◆ **Kutipan**
Orang-orang Arab yang tinggal di Madinah
dari suku Aus dan suku Khazraj pernah saling bermusuhan selama puluhan tahun.
Setiap suku dipengaruhi oleh orang-orang Yahudi. Namun, ketika Islam datang
mempersaudarakan mereka, lenyaplah rasa permusuhan itu untuk selamanya. Sejak
saat itu, kaum Yahudi kehilangan pengaruh mereka atas orang Arab di Madinah.
Semakin hari, semakin gemilang dan majulah
kaum Muslimin. Hal itu tidak diterima dengan rela oleh kaum Yahudi. Mereka pun
mendirikan persatuan sendiri untuk menghalangi kemajuan Islam. Melihat gelagat
tidak baik ini, Rasulullah pun mengirimkan surat perjanjian kepada orang
Yahudi.
Isinya kurang lebih sebagai berikut :
1. Janganlah kaum Yahudi dan Muslimin
saling mendengki.

◆ **Entri data tersimpan**
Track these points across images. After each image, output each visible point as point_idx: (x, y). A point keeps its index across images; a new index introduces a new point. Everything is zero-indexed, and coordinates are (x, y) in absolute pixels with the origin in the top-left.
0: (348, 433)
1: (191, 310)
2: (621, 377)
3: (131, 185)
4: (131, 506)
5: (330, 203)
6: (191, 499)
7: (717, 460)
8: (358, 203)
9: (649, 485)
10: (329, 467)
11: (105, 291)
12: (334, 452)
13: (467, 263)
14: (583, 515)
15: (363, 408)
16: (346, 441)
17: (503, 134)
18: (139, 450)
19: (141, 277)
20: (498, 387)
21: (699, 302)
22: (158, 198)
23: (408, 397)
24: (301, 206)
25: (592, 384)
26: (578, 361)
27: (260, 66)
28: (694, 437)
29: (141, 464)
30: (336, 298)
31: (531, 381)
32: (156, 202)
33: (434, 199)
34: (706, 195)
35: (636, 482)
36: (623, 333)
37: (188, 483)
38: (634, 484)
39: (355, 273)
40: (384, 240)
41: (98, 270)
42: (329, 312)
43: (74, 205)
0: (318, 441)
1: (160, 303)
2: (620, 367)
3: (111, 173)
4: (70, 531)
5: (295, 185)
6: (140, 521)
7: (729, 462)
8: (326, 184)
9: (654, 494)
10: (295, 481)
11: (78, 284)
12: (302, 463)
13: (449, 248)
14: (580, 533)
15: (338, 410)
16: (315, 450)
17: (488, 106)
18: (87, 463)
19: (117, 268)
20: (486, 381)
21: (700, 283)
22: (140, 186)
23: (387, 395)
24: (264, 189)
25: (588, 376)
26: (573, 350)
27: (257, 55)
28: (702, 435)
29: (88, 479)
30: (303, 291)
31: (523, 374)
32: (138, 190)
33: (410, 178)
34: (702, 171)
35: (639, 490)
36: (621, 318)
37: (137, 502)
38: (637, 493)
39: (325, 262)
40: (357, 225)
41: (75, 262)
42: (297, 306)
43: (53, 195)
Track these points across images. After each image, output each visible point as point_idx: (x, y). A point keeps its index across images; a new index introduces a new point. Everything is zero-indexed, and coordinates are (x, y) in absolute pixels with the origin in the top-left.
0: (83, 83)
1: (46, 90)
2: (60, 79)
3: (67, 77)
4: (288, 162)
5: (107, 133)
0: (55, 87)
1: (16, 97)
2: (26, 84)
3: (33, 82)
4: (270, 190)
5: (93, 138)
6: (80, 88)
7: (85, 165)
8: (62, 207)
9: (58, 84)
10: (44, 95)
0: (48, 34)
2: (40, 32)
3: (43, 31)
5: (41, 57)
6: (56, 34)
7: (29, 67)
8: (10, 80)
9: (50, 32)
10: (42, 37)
...
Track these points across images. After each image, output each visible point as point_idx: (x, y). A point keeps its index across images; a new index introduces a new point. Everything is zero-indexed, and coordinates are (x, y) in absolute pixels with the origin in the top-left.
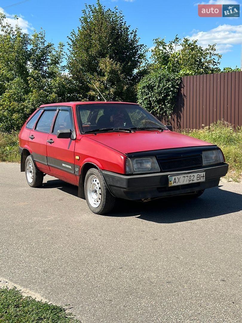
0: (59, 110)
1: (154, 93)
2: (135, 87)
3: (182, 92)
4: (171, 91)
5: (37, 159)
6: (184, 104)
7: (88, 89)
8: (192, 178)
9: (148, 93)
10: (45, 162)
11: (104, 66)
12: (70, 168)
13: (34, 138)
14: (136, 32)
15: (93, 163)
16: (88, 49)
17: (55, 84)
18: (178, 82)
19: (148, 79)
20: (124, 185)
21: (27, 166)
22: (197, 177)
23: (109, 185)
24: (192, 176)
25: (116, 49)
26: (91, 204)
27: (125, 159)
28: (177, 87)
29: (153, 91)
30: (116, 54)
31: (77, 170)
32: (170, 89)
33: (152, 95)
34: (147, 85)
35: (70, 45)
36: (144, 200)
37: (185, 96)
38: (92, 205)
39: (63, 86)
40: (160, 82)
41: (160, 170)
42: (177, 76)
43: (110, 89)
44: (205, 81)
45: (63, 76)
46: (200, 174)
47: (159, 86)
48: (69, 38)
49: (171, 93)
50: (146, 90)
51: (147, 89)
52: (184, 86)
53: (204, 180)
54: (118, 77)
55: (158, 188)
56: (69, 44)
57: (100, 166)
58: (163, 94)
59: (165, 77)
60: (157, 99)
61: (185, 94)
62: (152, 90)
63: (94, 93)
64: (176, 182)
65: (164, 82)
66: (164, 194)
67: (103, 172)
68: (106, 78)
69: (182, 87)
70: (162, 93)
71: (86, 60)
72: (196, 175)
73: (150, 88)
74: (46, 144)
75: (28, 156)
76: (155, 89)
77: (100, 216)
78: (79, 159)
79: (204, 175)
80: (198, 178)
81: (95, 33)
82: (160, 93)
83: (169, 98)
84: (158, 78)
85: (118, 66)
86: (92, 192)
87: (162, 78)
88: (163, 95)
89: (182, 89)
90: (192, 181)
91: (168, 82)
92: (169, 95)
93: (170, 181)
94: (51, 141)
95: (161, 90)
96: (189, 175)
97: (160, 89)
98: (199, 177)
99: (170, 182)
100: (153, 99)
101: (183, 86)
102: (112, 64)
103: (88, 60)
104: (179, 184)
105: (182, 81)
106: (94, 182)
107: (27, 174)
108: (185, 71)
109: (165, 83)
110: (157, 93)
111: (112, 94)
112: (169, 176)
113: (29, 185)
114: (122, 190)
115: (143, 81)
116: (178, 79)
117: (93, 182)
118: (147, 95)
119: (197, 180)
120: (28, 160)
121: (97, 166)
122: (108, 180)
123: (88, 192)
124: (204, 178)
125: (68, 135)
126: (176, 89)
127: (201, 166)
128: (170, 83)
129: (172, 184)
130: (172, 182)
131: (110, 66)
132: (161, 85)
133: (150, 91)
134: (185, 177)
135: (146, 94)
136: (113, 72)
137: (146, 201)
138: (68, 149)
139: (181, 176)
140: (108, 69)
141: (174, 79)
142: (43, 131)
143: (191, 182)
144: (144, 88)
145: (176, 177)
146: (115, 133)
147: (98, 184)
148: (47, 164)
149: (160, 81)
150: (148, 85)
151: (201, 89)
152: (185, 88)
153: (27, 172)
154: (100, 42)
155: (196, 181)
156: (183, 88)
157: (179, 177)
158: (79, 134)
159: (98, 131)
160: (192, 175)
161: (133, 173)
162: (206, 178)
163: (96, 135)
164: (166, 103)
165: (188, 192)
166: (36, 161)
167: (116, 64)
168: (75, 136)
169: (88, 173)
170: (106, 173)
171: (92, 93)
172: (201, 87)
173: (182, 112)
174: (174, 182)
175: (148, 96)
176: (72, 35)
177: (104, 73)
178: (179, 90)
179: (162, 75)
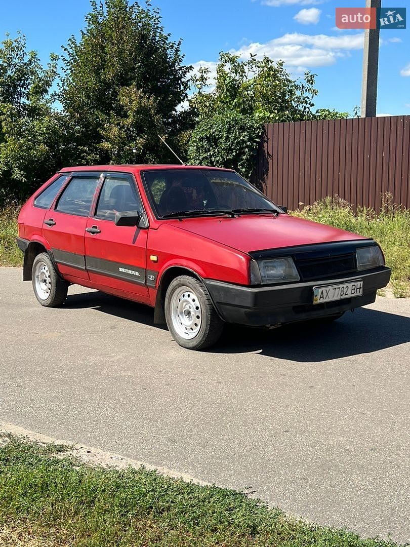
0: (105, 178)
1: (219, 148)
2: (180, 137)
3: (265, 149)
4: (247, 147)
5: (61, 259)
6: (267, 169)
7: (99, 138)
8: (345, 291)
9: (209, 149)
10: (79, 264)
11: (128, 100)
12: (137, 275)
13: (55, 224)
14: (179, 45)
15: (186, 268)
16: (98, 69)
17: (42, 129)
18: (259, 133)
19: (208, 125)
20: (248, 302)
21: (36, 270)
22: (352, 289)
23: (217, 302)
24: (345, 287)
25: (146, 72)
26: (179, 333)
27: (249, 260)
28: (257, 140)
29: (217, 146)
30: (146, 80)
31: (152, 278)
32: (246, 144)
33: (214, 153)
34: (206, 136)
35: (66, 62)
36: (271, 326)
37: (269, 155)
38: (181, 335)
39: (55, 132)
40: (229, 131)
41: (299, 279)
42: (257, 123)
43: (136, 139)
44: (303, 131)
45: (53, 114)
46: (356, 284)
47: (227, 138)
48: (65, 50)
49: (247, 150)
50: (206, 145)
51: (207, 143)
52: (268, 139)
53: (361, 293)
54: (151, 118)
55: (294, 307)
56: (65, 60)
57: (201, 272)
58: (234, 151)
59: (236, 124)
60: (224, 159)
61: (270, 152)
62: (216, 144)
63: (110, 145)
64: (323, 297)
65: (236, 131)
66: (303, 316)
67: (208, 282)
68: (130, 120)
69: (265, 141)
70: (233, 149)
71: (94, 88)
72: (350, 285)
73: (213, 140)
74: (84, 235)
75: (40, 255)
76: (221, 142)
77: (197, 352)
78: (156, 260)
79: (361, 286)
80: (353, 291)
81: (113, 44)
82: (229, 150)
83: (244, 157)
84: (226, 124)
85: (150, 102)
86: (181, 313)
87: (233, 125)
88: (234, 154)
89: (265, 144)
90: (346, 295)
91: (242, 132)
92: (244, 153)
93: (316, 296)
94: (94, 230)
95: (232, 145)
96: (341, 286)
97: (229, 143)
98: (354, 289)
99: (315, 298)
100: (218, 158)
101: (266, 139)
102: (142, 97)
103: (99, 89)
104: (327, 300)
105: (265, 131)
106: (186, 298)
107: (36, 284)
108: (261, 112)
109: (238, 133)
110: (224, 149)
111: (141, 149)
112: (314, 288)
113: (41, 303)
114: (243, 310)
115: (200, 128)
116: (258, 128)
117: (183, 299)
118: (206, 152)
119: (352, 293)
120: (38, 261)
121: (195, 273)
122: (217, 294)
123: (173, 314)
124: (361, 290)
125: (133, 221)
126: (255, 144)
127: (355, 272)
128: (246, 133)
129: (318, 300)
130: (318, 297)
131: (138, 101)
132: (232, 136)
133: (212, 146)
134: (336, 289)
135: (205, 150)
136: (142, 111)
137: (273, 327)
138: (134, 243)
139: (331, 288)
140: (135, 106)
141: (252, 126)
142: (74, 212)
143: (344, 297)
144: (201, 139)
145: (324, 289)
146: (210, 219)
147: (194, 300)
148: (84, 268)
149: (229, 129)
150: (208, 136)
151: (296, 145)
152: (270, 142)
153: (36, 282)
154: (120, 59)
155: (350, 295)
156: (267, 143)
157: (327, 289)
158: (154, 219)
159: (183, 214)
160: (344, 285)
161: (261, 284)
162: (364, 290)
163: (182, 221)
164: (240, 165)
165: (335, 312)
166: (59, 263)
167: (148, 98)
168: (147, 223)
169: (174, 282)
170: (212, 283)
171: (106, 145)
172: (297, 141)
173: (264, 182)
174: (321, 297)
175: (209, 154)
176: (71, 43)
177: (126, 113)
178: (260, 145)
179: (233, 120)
...
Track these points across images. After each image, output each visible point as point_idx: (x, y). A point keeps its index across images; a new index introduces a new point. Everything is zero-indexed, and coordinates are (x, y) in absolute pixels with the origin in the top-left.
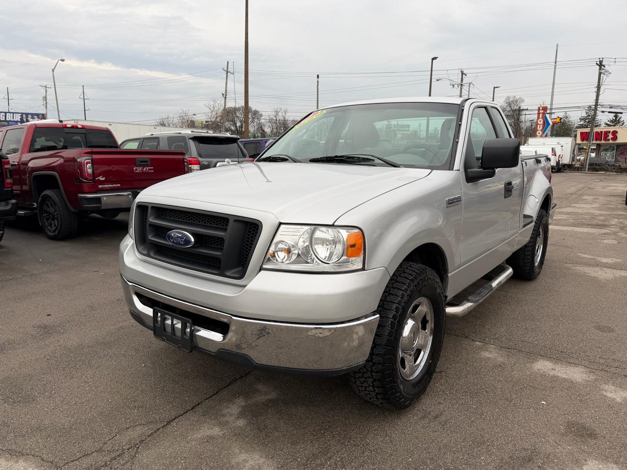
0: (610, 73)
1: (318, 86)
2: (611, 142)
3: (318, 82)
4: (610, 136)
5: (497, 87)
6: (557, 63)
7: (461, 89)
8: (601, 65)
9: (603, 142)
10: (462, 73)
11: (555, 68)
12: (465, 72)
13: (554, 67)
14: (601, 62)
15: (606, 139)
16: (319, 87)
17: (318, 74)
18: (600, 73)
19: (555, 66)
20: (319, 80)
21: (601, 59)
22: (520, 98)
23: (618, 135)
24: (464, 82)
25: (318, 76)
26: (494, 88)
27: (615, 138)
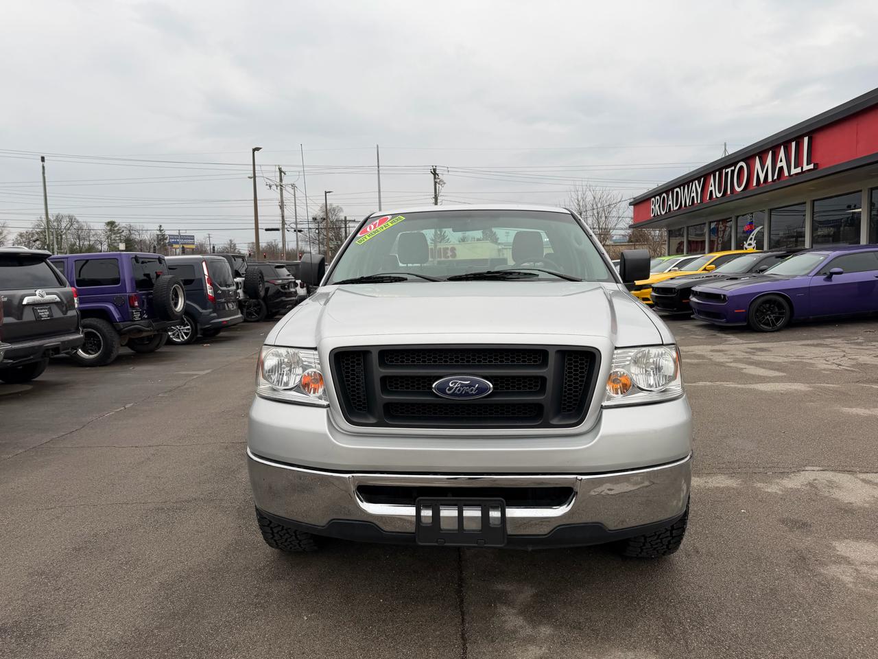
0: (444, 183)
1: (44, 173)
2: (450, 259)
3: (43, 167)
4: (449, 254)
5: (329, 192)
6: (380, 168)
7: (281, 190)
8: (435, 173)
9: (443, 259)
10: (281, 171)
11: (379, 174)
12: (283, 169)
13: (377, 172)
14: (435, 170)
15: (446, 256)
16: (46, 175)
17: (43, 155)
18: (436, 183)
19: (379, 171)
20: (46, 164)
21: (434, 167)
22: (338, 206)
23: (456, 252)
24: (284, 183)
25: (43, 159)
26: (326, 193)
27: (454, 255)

◆ **Tugas Anda**
Lanjutkan kutipan tentang kaum Muslimin dan kaum Yahudi di Madinah, mulai setelah kalimat terakhir yang ditampilkan. Baris-baris data itu adalah bahan tersendiri yang terpisah dari kutipan.

◆ **Jawaban Tugas**
2. Janganlah kaum Yahudi dan Muslimin
saling membenci.
3. Hendaklah kaum Yahudi dan Muslimin
hidup bersama satu bangsa.
4. Hendaklah kaum Yahudi dan Muslimin
mengerjakan ajarannya masing-masing dan tidak saling mengganggu.
5. Jika kaum Yahudi di serang musuh dari
luar, Muslimin wajib membantunya.
6. Jika kaum Muslimin yang diserang,
Yahudi wajib datang membantu.
7. Jika Kota Madinah diserang dari luar,
kaum Yahudi dan Muslimin harus mempertahankannya bersama-sama.
Pada bagian akhir perjanjian disepakati
bahwa apabila timbul perselisihan antara kedua belah pihak, Rasulullah akan
menjadi hakimnya.
Demikian dalam perjanjian ini tercantum
kebebasan beragama, keselamatan harta benda, dan kebebasan mengutarakan
pendapat. Kota Madinah dan sekitarnya menjadi tempat yang terhormat bagi
seluruh penduduk karena penghuninya saling menghormati dan saling membela.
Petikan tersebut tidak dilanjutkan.